Thursday, August 26, 2010

Preserving New England's past

P2347-Archivist-Wilkes-at-work-1964

One of the best things to come from New England's sense of regional identity and all the movements it spawned was the establishment of the New England University College, later the University of New England. Without this, our sense of our own past would have been greatly impoverished.

The photo shows then University Archivist Alan Wilkes in 1964 in search of records.  

In 1947, the Warden of the New England University College (NEUC), Dr Madgwick wrote to the Under Secretary of Justice of NSW stating ‘This was all very silly.’ He was referring to a decision that records located in the Armidale Court House could only be researched by NEUC staff and students at the State Library in Sydney  over 500 kilometres away). Local access to historic records was forbidden.

That decision was overturned.

In 1960, University Librarian Frank Rogers briefed the first full time UNE archivist R J McDonald in these terms:

Collect all research material likely to be of value in throwing light on the historical, economic and social development of Northern New South Wales from the earliest European settlement until recent times.

Note the reference to European settlement.

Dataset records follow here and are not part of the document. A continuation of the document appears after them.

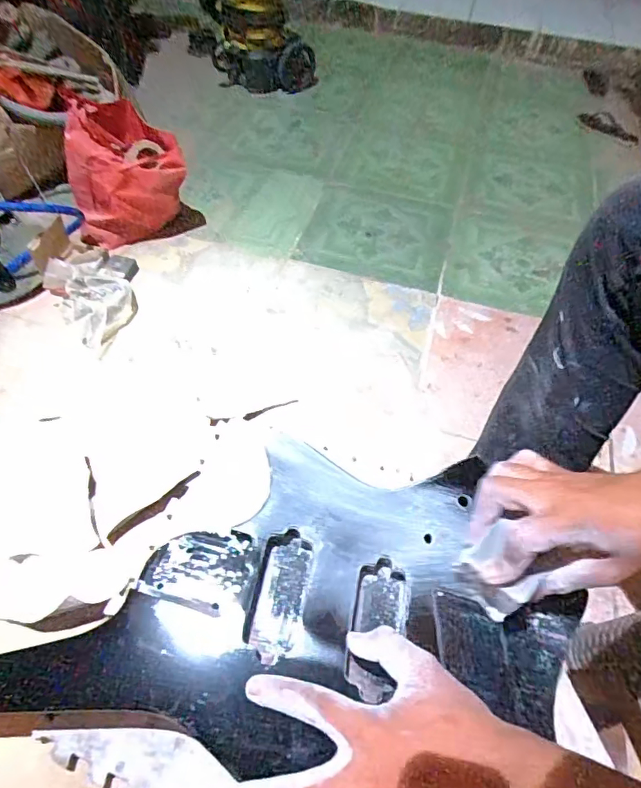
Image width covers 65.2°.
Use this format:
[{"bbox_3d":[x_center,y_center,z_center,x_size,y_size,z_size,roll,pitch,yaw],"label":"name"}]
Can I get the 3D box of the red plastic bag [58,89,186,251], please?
[{"bbox_3d":[-0.472,-0.528,1.224,0.255,0.299,0.145,-15,57,-13],"label":"red plastic bag"}]

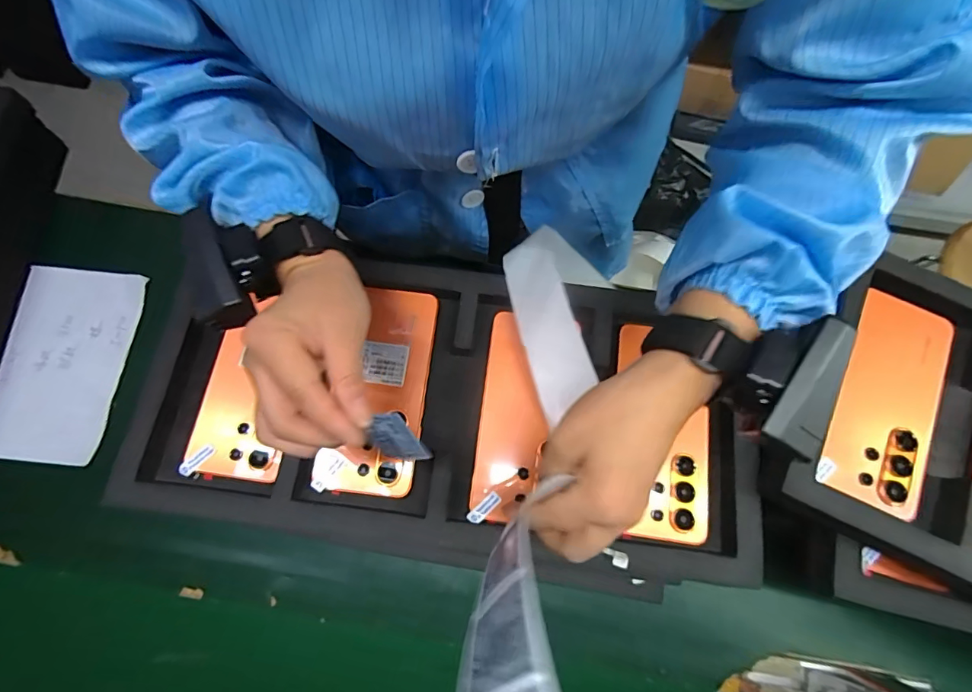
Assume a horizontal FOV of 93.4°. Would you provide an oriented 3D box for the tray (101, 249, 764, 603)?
[{"bbox_3d":[-0.028,0.053,0.384,0.484,0.061,0.249,11,76,2],"label":"tray"}]

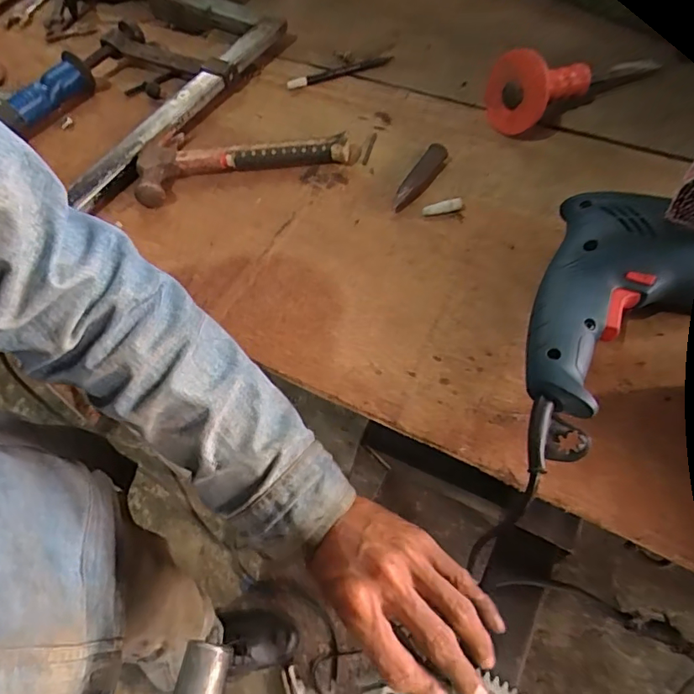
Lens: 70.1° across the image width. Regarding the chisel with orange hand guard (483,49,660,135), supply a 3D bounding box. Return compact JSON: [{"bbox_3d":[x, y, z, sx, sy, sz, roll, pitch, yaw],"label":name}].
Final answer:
[{"bbox_3d":[0.225,-0.277,0.505,0.165,0.067,0.071,-24,60,-12],"label":"chisel with orange hand guard"}]

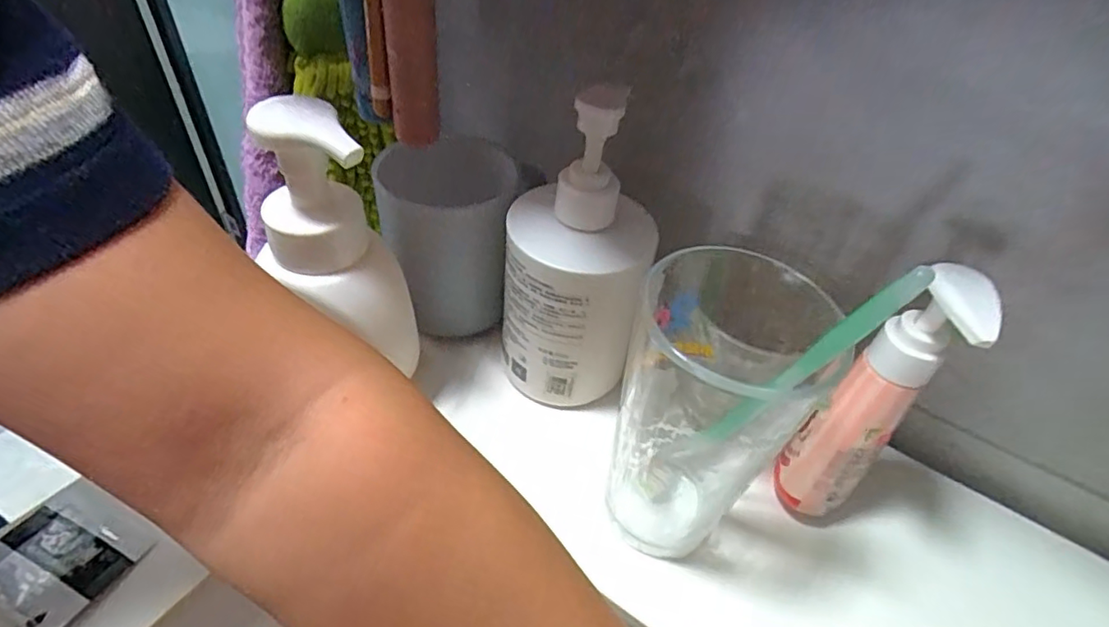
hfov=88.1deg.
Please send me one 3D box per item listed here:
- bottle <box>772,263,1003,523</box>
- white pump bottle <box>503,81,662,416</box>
[{"bbox_3d":[0.142,0.044,0.264,0.036,0.168,0.030,31,49,25],"label":"bottle"},{"bbox_3d":[0.012,-0.027,0.304,0.077,0.165,0.063,2,43,-4],"label":"white pump bottle"}]

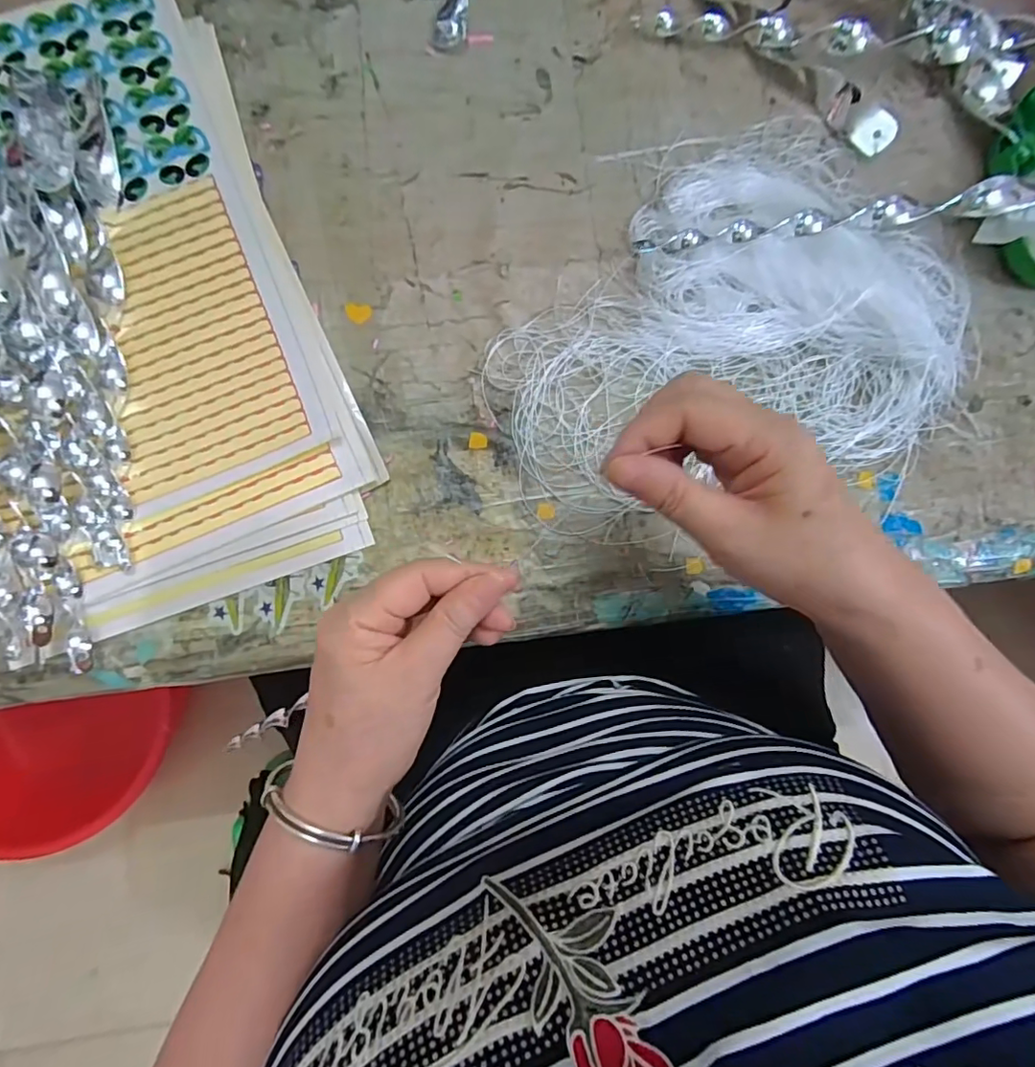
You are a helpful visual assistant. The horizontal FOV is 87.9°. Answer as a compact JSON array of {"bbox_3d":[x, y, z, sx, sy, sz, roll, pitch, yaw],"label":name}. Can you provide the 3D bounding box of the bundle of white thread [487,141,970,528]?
[{"bbox_3d":[0.139,-0.140,0.348,0.309,0.022,0.218,-12,85,-4],"label":"bundle of white thread"}]

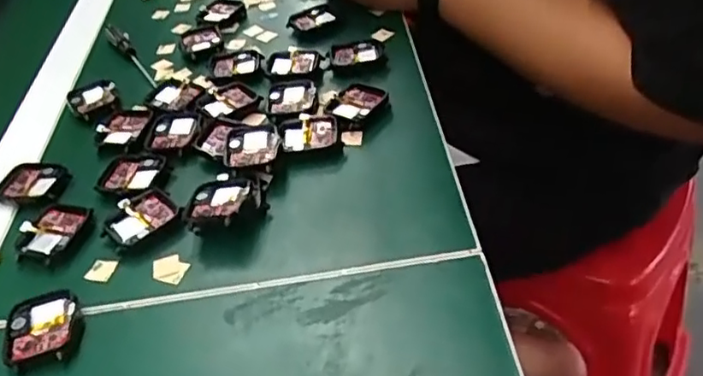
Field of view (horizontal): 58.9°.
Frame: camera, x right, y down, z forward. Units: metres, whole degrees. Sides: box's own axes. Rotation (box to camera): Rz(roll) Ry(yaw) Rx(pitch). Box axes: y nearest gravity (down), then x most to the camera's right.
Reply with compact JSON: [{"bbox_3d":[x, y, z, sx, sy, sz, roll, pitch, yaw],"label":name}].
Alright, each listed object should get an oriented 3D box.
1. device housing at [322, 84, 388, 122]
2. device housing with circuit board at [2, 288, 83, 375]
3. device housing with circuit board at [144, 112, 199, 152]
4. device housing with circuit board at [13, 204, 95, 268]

In fact, 1960 was the year of appointment of Isabel McBryde as the first lecturer in prehistory. Fourteen years later, New England was the best documented region in Australia in regard to Aboriginal pre-history.

Today when New England is so much diminished that even the name has shrunk in popular recognition, our history survives only because of this past work.  

Note on sources

This post is drawn especially from “This is all very silly” : An interesting start to a regional archives.